Comment se fait-il que le policier ait fermé la porte et qu’il soit resté pour
le surveiller de l’intérieur ? « Y a-t-il une plus grande conspiration que
celle-là ? Essayez-vous de briser les manifestations et les protestations au
détriment d’un enfant comme celui-ci ? Comment est-il passé d’une situation de
traitement normal à une situation de liquidation ? C’est peut-être l’esprit de
l’époque ? Peut-être que ce sont les directives ? »
En réponse à
la version de la police selon laquelle l’ADN de Mohammed a été trouvé sur le
pistolet du policier, l’avocat Shahadeh Eben Bari a déclaré dans la tente des
pleureuses que, contrairement aux empreintes digitales - qui n’ont pas été
trouvées sur le pistolet - l’ADN peut provenir de toutes sortes de sources,
telles que le sang de Mohammed, qui a giclé lorsqu’il a été abattu, ou de la
main du policier qui s’est colleté avec Mohammed. Mohammed Barakeh, président
du Haut comité de suivi pour les citoyens arabes d'Israël, qui est arrivé dans
la tente des pleureuses, demande d’une voix forte : « Depuis quand l’Institut
médico-légal d’Abu Kabir [à Tel-Aviv] examine-t-il l’ADN des pistolets ? Et pas
le département des enquêtes criminelles ? » La police a indiqué que le
pistolet avait été examiné à Abu Kabir.
Entre-temps,
Hussein Abu Khdeir, le père endeuillé de Mohammed Abu Khdeir, le garçon enlevé
et assassiné par des terroristes juifs à Jérusalem, est également arrivé pour
présenter ses condoléances.
Mohammed
Alasibi a été tué vendredi vers minuit. Samedi, à 3h30 du matin, des officiers
de police et des agents du Shin Bet se sont rendus à la maison de Hura pour
annoncer sa mort à la famille. Selon Ibrahim, le personnel du Shin Bet s’est
montré poli. La famille souhaite maintenant qu’une campagne soit organisée pour
disculper Mohammed, « le médecin qui n’a pas réussi à devenir médecin ».

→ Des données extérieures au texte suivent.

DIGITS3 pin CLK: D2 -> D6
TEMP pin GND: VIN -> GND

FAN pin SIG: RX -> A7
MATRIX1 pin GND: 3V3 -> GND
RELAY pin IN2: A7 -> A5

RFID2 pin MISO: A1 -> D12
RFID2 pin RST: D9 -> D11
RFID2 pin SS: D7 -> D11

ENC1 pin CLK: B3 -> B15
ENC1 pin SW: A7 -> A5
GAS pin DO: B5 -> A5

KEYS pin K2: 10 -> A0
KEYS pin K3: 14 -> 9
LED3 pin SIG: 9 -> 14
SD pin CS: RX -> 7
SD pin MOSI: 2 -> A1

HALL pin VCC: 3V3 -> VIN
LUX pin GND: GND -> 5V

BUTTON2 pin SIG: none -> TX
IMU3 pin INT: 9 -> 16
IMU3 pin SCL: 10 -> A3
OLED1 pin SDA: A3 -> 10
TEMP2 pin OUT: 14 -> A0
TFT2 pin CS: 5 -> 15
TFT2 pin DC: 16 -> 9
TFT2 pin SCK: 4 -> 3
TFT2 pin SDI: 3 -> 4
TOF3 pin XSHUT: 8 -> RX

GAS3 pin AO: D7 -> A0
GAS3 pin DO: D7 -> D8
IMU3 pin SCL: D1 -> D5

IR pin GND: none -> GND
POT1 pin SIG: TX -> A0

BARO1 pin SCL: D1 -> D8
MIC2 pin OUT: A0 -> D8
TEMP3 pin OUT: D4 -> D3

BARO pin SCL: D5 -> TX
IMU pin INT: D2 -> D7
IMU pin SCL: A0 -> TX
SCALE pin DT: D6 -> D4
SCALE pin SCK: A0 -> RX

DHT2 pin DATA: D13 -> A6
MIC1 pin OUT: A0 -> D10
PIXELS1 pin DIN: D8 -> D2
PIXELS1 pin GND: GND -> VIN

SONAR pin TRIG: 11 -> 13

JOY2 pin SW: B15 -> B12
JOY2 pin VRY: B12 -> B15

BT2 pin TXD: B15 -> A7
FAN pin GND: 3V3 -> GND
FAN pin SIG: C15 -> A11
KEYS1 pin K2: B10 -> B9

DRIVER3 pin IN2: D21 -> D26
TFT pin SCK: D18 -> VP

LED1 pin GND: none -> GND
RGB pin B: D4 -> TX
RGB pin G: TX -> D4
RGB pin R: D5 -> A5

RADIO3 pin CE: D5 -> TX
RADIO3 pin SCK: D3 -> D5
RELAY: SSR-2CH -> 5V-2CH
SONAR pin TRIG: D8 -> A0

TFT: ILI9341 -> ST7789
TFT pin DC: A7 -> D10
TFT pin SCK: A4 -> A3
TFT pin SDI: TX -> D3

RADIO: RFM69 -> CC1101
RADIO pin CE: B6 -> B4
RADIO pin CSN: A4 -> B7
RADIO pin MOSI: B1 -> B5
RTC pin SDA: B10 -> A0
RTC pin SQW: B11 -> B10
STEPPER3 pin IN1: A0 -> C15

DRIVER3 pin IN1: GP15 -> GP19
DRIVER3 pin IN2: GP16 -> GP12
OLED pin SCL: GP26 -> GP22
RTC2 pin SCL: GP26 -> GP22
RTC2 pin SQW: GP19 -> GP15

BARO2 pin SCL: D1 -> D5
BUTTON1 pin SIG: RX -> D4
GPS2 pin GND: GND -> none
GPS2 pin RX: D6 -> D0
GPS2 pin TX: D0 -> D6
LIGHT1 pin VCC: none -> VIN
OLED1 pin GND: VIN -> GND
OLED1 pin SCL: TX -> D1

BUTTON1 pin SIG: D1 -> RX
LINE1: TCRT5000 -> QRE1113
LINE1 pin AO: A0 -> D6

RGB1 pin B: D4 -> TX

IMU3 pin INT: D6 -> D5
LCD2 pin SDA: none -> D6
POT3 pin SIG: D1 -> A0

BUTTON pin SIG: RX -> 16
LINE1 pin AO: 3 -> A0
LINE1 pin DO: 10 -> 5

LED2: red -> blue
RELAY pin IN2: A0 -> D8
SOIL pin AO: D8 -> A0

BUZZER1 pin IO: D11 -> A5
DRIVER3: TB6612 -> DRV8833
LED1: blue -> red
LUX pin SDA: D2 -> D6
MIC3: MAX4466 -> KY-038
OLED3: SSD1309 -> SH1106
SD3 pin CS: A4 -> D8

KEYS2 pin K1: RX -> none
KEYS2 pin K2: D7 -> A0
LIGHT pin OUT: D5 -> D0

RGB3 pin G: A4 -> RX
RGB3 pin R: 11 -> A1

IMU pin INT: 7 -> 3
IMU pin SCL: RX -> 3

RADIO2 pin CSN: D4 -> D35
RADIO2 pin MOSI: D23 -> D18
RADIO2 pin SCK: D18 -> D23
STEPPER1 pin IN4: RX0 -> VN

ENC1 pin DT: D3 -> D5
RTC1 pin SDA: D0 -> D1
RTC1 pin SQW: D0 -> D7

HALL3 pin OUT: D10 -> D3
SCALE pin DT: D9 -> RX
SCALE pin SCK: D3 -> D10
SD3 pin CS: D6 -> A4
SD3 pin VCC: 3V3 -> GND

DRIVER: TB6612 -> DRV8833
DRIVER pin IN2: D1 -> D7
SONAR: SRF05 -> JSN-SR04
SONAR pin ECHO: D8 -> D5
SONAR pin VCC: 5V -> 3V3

Le Dr. Abd al-Wadud, qui a participé à l’autopsie de Mohammed Alasibi au
nom de la famille
Ici aussi, on
s’indigne que les médias israéliens soient toujours prompts à adopter la
version policière. « Je m’identifie à Benjamin Netanyahou », dit
Ibrahim. « Les médias sont contre nous et la police nous piège. Le fait
même que cinq policiers et un civil non armé se trouvent dans une zone couverte
par un réseau de caméras qui, au moment du meurtre du civil, ont filmé une zone
morte, devrait inquiéter toute personne dans ce pays qui se considère comme
ayant des principes et des valeurs morales ». Un autre cousin, Amin,
déclare : « Je ne peux rien prouver sur le plan juridique, mais
connaissant Mohammed en tant que personne, c’est impossible ».
Le Dr Abd
al-Wadud, originaire de Hura et ayant étudié la médecine en Italie, a
participé, au nom de la famille, à l’autopsie pratiquée dimanche dernier.
Al-Wadud s’est engagé à respecter le secret médical et ne peut donc fournir
aucune information sur les résultats de l’autopsie. En tout état de cause,
toutes les balles ont atteint Mohammed dans la partie supérieure du corps, qui
a été perforée comme une passoire.
« J’ai le
cœur brisé », dit le médecin. « Nous avons tant investi pour qu’il
devienne un médecin comme moi et qu’il aide la famille ».